Task input:
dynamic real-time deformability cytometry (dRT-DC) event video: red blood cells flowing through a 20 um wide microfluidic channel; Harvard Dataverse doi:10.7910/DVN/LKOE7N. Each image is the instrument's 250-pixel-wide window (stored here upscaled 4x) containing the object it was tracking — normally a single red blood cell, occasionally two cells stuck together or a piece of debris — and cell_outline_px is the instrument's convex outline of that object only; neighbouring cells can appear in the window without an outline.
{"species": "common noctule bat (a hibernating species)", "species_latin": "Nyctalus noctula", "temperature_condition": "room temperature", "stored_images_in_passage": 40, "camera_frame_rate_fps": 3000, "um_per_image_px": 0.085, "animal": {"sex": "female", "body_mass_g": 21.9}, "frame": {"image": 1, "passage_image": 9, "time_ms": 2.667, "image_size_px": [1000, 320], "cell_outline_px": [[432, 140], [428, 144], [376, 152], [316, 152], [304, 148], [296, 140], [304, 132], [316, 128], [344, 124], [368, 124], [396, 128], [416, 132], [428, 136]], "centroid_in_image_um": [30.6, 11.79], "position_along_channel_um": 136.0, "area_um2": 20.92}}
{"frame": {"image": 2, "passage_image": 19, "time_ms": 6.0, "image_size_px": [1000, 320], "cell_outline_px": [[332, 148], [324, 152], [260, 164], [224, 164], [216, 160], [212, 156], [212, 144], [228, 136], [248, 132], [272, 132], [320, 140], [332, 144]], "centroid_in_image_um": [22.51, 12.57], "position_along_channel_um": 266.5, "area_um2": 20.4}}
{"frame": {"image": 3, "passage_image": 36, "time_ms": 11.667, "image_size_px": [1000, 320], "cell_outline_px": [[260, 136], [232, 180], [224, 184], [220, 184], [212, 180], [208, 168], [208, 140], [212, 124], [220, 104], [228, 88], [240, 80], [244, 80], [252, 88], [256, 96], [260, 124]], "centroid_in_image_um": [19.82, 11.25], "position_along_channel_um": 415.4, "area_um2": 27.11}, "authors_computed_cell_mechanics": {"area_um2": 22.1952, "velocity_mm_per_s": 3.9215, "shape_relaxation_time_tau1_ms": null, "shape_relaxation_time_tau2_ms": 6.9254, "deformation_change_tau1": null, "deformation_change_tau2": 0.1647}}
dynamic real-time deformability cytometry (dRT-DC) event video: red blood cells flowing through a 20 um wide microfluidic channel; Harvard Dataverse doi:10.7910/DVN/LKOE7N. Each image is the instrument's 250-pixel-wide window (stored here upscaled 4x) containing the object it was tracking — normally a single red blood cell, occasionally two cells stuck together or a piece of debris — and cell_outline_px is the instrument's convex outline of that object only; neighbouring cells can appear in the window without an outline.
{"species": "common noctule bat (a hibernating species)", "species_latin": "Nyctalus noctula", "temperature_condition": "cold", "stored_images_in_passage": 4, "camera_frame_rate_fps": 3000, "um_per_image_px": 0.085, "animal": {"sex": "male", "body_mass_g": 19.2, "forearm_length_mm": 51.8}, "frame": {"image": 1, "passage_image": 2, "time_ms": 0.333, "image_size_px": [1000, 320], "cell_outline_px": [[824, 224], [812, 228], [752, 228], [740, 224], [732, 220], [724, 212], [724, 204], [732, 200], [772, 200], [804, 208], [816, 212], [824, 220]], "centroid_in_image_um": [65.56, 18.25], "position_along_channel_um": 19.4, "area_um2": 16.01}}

The request:
Repeat all of the records above exactly as they appear.

Result for this exercise:
dynamic real-time deformability cytometry (dRT-DC) event video: red blood cells flowing through a 20 um wide microfluidic channel; Harvard Dataverse doi:10.7910/DVN/LKOE7N. Each image is the instrument's 250-pixel-wide window (stored here upscaled 4x) containing the object it was tracking — normally a single red blood cell, occasionally two cells stuck together or a piece of debris — and cell_outline_px is the instrument's convex outline of that object only; neighbouring cells can appear in the window without an outline.
{"species": "common noctule bat (a hibernating species)", "species_latin": "Nyctalus noctula", "temperature_condition": "room temperature", "stored_images_in_passage": 40, "camera_frame_rate_fps": 3000, "um_per_image_px": 0.085, "animal": {"sex": "female", "body_mass_g": 21.9}, "frame": {"image": 1, "passage_image": 9, "time_ms": 2.667, "image_size_px": [1000, 320], "cell_outline_px": [[432, 140], [428, 144], [376, 152], [316, 152], [304, 148], [296, 140], [304, 132], [316, 128], [344, 124], [368, 124], [396, 128], [416, 132], [428, 136]], "centroid_in_image_um": [30.6, 11.79], "position_along_channel_um": 136.0, "area_um2": 20.92}}
{"frame": {"image": 2, "passage_image": 19, "time_ms": 6.0, "image_size_px": [1000, 320], "cell_outline_px": [[332, 148], [324, 152], [260, 164], [224, 164], [216, 160], [212, 156], [212, 144], [228, 136], [248, 132], [272, 132], [320, 140], [332, 144]], "centroid_in_image_um": [22.51, 12.57], "position_along_channel_um": 266.5, "area_um2": 20.4}}
{"frame": {"image": 3, "passage_image": 36, "time_ms": 11.667, "image_size_px": [1000, 320], "cell_outline_px": [[260, 136], [232, 180], [224, 184], [220, 184], [212, 180], [208, 168], [208, 140], [212, 124], [220, 104], [228, 88], [240, 80], [244, 80], [252, 88], [256, 96], [260, 124]], "centroid_in_image_um": [19.82, 11.25], "position_along_channel_um": 415.4, "area_um2": 27.11}, "authors_computed_cell_mechanics": {"area_um2": 22.1952, "velocity_mm_per_s": 3.9215, "shape_relaxation_time_tau1_ms": null, "shape_relaxation_time_tau2_ms": 6.9254, "deformation_change_tau1": null, "deformation_change_tau2": 0.1647}}
dynamic real-time deformability cytometry (dRT-DC) event video: red blood cells flowing through a 20 um wide microfluidic channel; Harvard Dataverse doi:10.7910/DVN/LKOE7N. Each image is the instrument's 250-pixel-wide window (stored here upscaled 4x) containing the object it was tracking — normally a single red blood cell, occasionally two cells stuck together or a piece of debris — and cell_outline_px is the instrument's convex outline of that object only; neighbouring cells can appear in the window without an outline.
{"species": "common noctule bat (a hibernating species)", "species_latin": "Nyctalus noctula", "temperature_condition": "cold", "stored_images_in_passage": 4, "camera_frame_rate_fps": 3000, "um_per_image_px": 0.085, "animal": {"sex": "male", "body_mass_g": 19.2, "forearm_length_mm": 51.8}, "frame": {"image": 1, "passage_image": 2, "time_ms": 0.333, "image_size_px": [1000, 320], "cell_outline_px": [[824, 224], [812, 228], [752, 228], [740, 224], [732, 220], [724, 212], [724, 204], [732, 200], [772, 200], [804, 208], [816, 212], [824, 220]], "centroid_in_image_um": [65.56, 18.25], "position_along_channel_um": 19.4, "area_um2": 16.01}}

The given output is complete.